# Data for this exercise:
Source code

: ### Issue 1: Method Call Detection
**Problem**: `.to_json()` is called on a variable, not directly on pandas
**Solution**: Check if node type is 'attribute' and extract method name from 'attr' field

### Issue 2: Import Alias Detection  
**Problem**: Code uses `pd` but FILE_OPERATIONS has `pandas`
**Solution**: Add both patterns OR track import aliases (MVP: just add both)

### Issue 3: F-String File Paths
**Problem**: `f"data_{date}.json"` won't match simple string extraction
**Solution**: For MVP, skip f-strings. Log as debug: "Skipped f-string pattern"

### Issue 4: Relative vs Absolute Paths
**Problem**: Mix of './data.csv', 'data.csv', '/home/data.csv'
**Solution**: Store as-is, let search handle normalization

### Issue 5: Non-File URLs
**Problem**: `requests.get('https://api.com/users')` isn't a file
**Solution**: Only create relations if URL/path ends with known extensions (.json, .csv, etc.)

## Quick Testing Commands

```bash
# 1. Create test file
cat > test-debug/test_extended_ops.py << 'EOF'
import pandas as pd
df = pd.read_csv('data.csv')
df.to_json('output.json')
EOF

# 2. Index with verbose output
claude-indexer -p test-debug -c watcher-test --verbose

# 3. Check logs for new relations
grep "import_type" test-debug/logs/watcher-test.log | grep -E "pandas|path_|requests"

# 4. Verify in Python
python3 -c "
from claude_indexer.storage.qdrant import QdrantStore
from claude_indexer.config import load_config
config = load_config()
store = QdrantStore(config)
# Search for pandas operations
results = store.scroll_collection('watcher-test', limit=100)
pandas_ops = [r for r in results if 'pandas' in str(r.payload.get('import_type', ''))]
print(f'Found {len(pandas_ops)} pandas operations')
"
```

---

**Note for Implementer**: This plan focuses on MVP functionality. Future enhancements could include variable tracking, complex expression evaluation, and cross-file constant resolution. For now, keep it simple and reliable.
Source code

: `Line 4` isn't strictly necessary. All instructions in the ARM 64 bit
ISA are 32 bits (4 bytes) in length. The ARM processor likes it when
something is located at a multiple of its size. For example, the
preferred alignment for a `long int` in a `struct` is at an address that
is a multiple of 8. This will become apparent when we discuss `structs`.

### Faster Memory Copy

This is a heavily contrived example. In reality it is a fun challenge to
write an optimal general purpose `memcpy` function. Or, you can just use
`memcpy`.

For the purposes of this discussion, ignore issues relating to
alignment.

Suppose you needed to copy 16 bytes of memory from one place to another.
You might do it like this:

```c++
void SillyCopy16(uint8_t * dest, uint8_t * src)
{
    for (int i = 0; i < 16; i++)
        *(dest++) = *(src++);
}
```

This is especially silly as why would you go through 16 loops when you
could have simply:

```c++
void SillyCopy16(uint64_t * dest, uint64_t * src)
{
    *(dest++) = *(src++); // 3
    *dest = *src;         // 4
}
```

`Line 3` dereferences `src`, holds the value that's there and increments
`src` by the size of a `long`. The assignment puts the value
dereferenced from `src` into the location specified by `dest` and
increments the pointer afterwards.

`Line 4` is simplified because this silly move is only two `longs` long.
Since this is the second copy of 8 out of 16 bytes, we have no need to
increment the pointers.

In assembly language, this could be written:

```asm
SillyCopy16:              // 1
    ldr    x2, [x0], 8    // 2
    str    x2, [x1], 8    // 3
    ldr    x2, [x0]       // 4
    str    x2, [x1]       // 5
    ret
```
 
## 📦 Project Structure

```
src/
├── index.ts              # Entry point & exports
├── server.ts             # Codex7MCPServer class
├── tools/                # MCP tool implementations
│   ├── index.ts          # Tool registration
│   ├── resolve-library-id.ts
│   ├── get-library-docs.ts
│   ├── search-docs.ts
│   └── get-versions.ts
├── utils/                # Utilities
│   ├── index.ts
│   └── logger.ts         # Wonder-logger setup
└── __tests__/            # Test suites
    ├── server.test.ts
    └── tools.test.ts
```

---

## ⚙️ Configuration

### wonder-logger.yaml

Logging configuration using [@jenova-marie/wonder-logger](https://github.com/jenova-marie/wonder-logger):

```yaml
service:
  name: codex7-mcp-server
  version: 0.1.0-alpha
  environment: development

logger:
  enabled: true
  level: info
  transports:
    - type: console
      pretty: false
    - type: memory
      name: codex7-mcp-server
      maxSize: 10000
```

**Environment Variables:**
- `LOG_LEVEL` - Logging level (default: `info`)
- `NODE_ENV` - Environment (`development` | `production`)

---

# Task to complete:
Only the lines from the first line of the material above through the line that contains "For MVP, skip" should be quoted, each one exactly.

# Task answer:
Source code

: ### Issue 1: Method Call Detection
**Problem**: `.to_json()` is called on a variable, not directly on pandas
**Solution**: Check if node type is 'attribute' and extract method name from 'attr' field

### Issue 2: Import Alias Detection  
**Problem**: Code uses `pd` but FILE_OPERATIONS has `pandas`
**Solution**: Add both patterns OR track import aliases (MVP: just add both)

### Issue 3: F-String File Paths
**Problem**: `f"data_{date}.json"` won't match simple string extraction
**Solution**: For MVP, skip f-strings. Log as debug: "Skipped f-string pattern"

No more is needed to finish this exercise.